L'artisanat et les corporations

   

L’artisanat urbain se distingue de l’artisanat rural par une extrême division des tâches.

  L'exemple du textile
 

Pour prendre l’exemple du textile, une famille paysanne est capable d’assurer à elle seule toutes les opérations nécessaires à la confection d’une toile ou d’un drap grossiers, tandis qu’en ville chaque opération différente correspond à un métier, avec sa propre organisation et ses règles de vie. De plus, l’apprêtage du tissu est bien plus élaboré en ville. Entre l’arrivée de la laine brute et la présentation d’un drap prêt pour la vente, des opérations mécaniques, manuelles et chimiques sont nécessaires : le triage de la laine, le battage, le dégraissage, le peignage ou le cardage, le filage et le dévidage. Vient ensuite le tissage sur des métiers sans cesse perfectionnés. Les dernières opérations sont le foulage, la teinture et les ultimes apprêts du drap. Ces dernières activités très polluantes sont rejetées loin du centre-ville, près des cours d’eau. Les teinturiers ont en permanence les mains en contact de produits corrosifs, d’où leur surnom péjoratif d’"ongles bleus”. À partir du XIVe siècle, les drapiers des villes organisent une industrie drapière de qualité dans les campagnes à proximité des centres urbains.
Les métiers de l’alimentation sont également très dynamiques dans les villes ; de la même manière, une hiérarchie existe entre chaque catégorie, selon des critères de spécialisation mais aussi de pureté et d’impureté : les bouchers qui font couler le sang sont tenus à l’écart. Toutes ces activités artisanales et commerciales sont peu à peu organisées au sein des corporations.

 
  Les métiers jurés
   

Le terme de corporation a été inventé au XVIIIe siècle. Au Moyen Âge, l’on parle d’art, de guilde, de hanse ou de métier, pour désigner des groupements de droit quasi public qui soumettent leurs membres à une discipline collective dans l’exercice de leur profession. Ces groupements accèdent rapidement à la personnalité juridique.
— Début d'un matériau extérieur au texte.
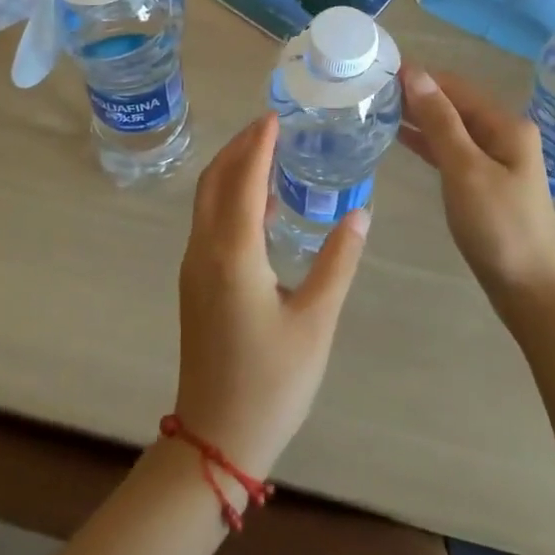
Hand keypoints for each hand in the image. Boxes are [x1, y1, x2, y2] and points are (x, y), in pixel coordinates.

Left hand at [173, 114, 368, 479]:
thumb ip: (338, 261)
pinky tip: (259, 204)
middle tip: (272, 124)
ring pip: (206, 200)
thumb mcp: (316, 320)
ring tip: (267, 151)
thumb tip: (360, 212)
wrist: (215, 440)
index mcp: (233, 253)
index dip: (259, 144)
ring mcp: (194, 268)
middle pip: (215, 180)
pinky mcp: (195, 284)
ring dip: (231, 169)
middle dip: (240, 147)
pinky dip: (228, 196)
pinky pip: (208, 222)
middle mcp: (205, 250)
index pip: (243, 180)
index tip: (276, 114)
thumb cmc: (271, 381)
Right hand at [399, 65, 554, 320]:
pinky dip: (428, 143)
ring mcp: (496, 160)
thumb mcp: (465, 169)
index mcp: (506, 125)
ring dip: (420, 118)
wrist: (529, 289)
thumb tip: (415, 73)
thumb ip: (440, 120)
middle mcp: (504, 135)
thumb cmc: (498, 226)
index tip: (380, 69)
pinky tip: (401, 138)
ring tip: (379, 108)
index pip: (456, 86)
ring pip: (452, 128)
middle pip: (455, 105)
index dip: (420, 76)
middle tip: (372, 89)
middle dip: (417, 95)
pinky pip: (453, 151)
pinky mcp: (486, 183)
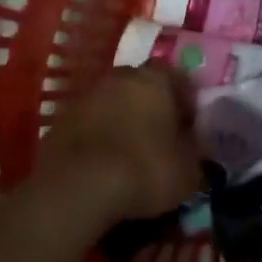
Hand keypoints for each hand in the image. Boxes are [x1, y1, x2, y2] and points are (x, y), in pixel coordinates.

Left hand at [38, 66, 203, 224]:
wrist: (76, 186)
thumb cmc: (143, 170)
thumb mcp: (186, 172)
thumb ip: (197, 155)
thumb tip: (198, 149)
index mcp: (156, 79)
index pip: (179, 79)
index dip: (186, 104)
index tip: (189, 130)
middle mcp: (123, 75)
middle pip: (143, 86)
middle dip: (152, 109)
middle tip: (159, 141)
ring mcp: (89, 94)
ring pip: (114, 102)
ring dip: (123, 121)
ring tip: (129, 155)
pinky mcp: (62, 117)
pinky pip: (90, 122)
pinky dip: (98, 137)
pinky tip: (102, 164)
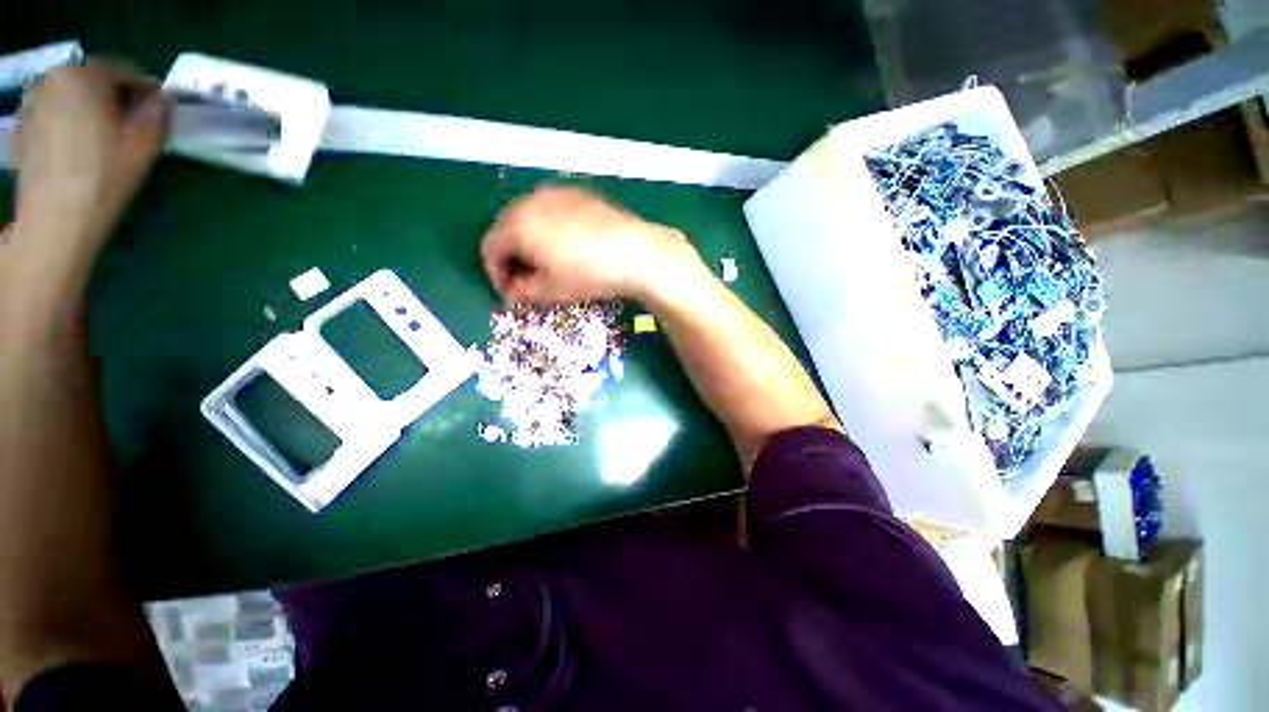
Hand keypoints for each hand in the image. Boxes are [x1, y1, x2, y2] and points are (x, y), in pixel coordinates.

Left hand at [12, 61, 167, 247]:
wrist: (55, 221)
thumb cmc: (103, 179)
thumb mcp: (144, 146)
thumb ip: (156, 114)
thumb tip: (163, 101)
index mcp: (83, 77)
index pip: (122, 70)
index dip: (144, 89)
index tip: (157, 110)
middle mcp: (52, 80)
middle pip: (92, 80)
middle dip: (113, 97)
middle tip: (131, 123)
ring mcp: (32, 105)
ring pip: (71, 97)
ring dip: (90, 109)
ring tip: (104, 137)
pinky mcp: (23, 129)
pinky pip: (53, 114)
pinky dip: (69, 123)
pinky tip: (79, 148)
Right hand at [480, 186, 694, 302]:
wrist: (634, 252)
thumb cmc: (587, 273)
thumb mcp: (549, 290)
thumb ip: (521, 290)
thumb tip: (512, 288)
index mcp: (516, 223)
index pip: (489, 248)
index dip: (496, 273)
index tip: (510, 291)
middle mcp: (530, 199)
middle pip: (506, 229)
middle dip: (512, 256)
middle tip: (527, 279)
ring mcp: (556, 192)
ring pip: (529, 217)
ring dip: (530, 241)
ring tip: (548, 264)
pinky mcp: (578, 193)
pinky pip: (551, 210)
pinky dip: (549, 228)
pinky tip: (567, 246)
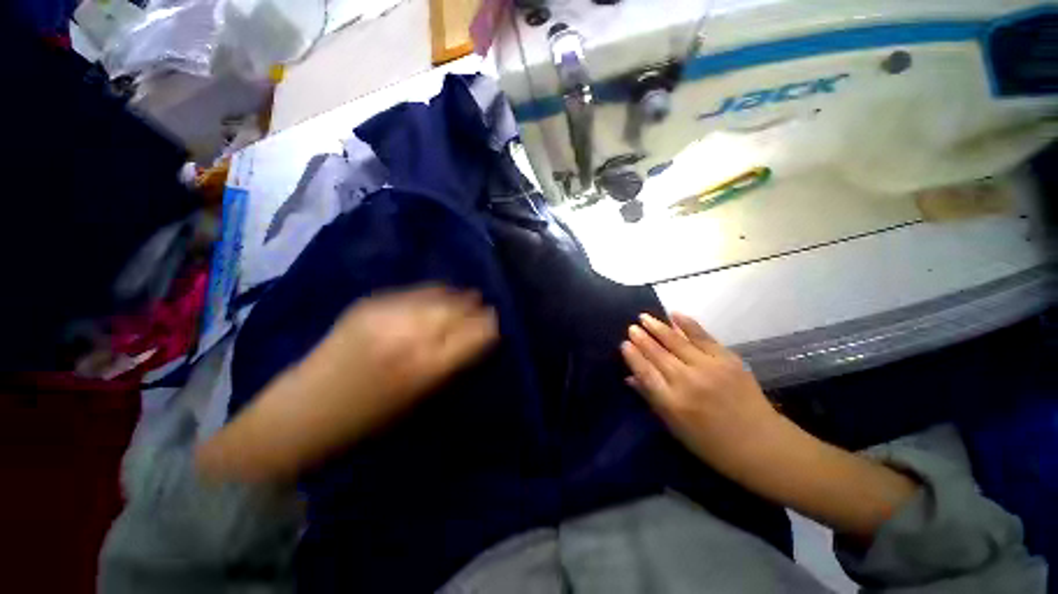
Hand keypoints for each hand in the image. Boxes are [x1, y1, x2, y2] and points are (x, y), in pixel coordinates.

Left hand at [304, 285, 499, 422]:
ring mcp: (387, 316)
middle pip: (457, 311)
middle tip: (485, 308)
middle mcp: (410, 336)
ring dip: (458, 297)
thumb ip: (450, 366)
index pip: (473, 335)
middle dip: (476, 309)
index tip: (496, 324)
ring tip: (470, 297)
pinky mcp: (368, 305)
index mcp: (426, 368)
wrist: (301, 414)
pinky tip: (442, 292)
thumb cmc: (367, 422)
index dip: (489, 327)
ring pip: (437, 297)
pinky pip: (413, 292)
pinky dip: (434, 292)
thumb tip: (474, 340)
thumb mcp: (419, 401)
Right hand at [622, 313, 916, 538]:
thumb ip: (652, 399)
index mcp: (673, 403)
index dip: (633, 356)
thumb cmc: (713, 445)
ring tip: (644, 316)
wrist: (764, 446)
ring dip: (658, 327)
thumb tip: (630, 378)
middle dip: (642, 338)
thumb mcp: (676, 428)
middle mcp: (687, 381)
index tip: (623, 344)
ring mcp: (709, 368)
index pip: (645, 372)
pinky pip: (703, 337)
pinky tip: (674, 314)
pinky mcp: (728, 360)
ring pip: (676, 342)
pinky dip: (687, 324)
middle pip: (658, 354)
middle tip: (632, 326)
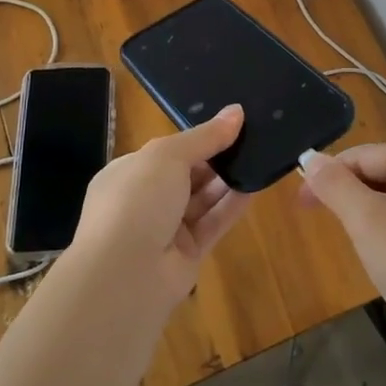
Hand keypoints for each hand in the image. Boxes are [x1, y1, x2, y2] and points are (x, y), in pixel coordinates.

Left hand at [66, 105, 251, 308]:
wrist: (125, 274)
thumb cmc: (137, 200)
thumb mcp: (168, 155)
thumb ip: (205, 136)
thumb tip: (236, 111)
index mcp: (128, 173)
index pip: (167, 152)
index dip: (197, 138)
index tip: (231, 125)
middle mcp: (145, 201)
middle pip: (187, 175)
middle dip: (216, 158)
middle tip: (253, 138)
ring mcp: (165, 230)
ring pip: (203, 199)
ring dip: (228, 180)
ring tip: (260, 156)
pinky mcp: (188, 254)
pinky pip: (214, 223)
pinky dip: (233, 205)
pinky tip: (256, 185)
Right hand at [300, 140, 385, 378]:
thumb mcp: (367, 221)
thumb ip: (335, 185)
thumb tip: (311, 158)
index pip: (360, 156)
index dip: (327, 178)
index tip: (300, 206)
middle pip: (377, 172)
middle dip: (350, 199)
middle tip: (328, 230)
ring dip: (369, 217)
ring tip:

Leurs statuts, approuvés et garantis par la commune et/ou le souverain, leur confèrent le monopole dans leur secteur d’activité (tout travail “libre” est dès lors interdit), les chargent de réglementer la profession et leur attribuent une police. Les membres du “métier juré” font le serment de respecter ses statuts et de s’assister mutuellement. Ce type de groupement est très diffusé dans la France du Nord.

 

Les métiers réglés


 

Dans le Sud, les métiers reçoivent leurs statuts de la commune, et ce sont les gardes consulaires qui assurent la police de la profession, notamment en Languedoc. Ces “métiers réglés” sont donc soumis aux ordonnances municipales. Des confréries professionnelles viennent peu à peu doubler les métiers et assurer l’encadrement religieux des artisans réunis sous la bannière d’un saint patron (saint Éloi pour les orfèvres, par exemple). La hiérarchie interne des métiers repose sur la domination des maîtres sur les compagnons et les apprentis. L’accès à la maîtrise tend à se fermer à la fin du Moyen Âge et à se transmettre au sein des mêmes familles. La vocation de la corporation consiste à défendre les intérêts du groupe, lutter contre la concurrence et organiser l’entraide sociale (secours-maladie et secours-vieillesse). À partir de la seconde moitié du XIIIe siècle, les métiers participent au gouvernement des villes, ce qui n’empêche pas le développement de tensions entre métiers majeurs et métiers mineurs et à l’intérieur de ceux-ci, entre maîtres, compagnons et apprentis. Des caisses d’entraide propres aux compagnons voient le jour à la fin du Moyen Âge.